50’li yıllarda Su İşleri Müdürü, 60’lı yıllarda siyasetin parlayan yıldızı, 70, 80’lerde krizlerin adamı ve darbe mağduru, 90’lı yılların başında bir bilen, 90’ların sonu ve 2000’li yılların başında ise sadece partililerin değil, herkesin Baba’sı olmaya özen gösterendi.
Süleyman Demirel Üniversitesi’ndeki (SDÜ) panelde, son 15 yılda tanıdığım Demirel’i anlattım. Mütevazı, donanımlı, hoşgörülü, sabırlı, eğitim dostu ama en önemlisi de memleket sevdalısıydı. Ülkenin her karesi onun ilgisini çekiyor ve her yere ulaşmaya çalışıyordu.
En çok gurur duyduğu yatırımlar, ne barajlar, ne enerji santralleri ne de sanayi kuruluşlarıydı. En büyük hayali, elektriksiz ve okulsuz köyün kalmaması ve ülkenin dört bir yanına üniversitelerin açılmasıydı.
“Cumhuriyet olmasaydı, Çoban Sülü ne başbakan olurdu ne de cumhurbaşkanı” derdi.
Ankara’da, İstanbul’da görkemli anıt mezarlar istemedi.
Her şey gelip geçici, dünya nimetleri gözünüzü karartmasın dercesine, doğduğu topraklara gömüldü.
Ruhu şad olsun...
SDÜ
Son 35 yılda kurulan üniversitelerin pek çoğu gibi SDÜ’nün de temel atma, açılış, ilk mezuniyet töreni ve sonraki gelişmelerini çok yakından izledim.
SDÜ muhteşem bir üniversite olmuş ama tanıtım ve pazarlama sıfır!

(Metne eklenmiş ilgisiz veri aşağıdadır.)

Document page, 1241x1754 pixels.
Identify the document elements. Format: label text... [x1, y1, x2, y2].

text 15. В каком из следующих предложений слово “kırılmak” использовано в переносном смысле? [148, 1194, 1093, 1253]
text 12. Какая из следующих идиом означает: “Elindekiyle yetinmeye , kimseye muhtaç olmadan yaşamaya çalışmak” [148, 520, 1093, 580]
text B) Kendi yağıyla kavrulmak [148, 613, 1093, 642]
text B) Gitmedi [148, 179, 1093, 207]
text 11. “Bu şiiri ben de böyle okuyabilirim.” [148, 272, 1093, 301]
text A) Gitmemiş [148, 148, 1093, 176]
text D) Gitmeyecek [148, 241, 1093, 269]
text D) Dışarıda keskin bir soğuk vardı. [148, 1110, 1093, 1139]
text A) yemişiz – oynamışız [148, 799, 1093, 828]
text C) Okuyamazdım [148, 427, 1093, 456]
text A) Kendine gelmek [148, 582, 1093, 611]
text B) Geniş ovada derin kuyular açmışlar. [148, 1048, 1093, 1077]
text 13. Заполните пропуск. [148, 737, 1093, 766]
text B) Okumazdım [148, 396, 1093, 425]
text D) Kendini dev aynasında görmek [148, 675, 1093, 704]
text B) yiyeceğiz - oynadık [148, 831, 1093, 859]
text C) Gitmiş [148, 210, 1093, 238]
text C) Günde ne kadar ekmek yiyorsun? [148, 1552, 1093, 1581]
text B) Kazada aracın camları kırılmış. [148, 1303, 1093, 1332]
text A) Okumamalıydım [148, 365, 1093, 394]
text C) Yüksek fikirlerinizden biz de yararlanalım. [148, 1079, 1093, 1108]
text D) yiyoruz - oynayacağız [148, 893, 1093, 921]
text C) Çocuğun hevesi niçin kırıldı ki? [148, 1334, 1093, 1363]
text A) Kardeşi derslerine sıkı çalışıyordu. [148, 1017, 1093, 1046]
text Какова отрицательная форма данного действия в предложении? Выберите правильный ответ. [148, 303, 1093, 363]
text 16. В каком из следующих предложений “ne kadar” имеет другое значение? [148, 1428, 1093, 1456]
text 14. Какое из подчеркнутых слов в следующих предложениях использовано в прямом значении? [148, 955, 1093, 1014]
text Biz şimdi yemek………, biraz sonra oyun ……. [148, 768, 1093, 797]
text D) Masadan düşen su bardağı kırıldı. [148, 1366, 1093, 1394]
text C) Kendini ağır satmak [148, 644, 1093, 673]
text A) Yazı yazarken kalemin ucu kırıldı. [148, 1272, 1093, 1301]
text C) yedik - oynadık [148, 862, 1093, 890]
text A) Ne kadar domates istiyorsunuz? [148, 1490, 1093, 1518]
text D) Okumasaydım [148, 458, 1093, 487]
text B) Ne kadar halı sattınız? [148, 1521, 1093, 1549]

Pek çok alanda ilkleri başarmışlar. 88 bin öğrencileri var. Öğrenci ve öğretim üyesi memnuniyeti ortalamaların çok üzerinde. Ama son yıllarda başları çok ağrımış! Bir ara geniş geniş yazacağım. Isparta, Demirel’in memleketi ve gülün vatanı olmanın çok ötesine geçmiş. O artık bir üniversite kenti! Kim ne kadar bunun farkında, işte o çok tartışılır!
Sagalassos
Onca yoğunluk arasında birkaç saatliğine de olsa 40 dakika uzaklıktaki Sagalassos’a da gittim.
Antik çağın önemli kentlerinden biri. Kazı ve restorasyon çalışmaları devam ediyor. Gördüm ki iki bin yıl öncesinin kentleri bugünkülerden çok daha güzelmiş. Ayrıntılar pazar günü Rota’da.
Özetin özeti: Türkiye, Ankara ve İstanbul’dan ibaret değil! Güzel ülkemizin neresine giderseniz gidin, moralle döneceğinizden eminim.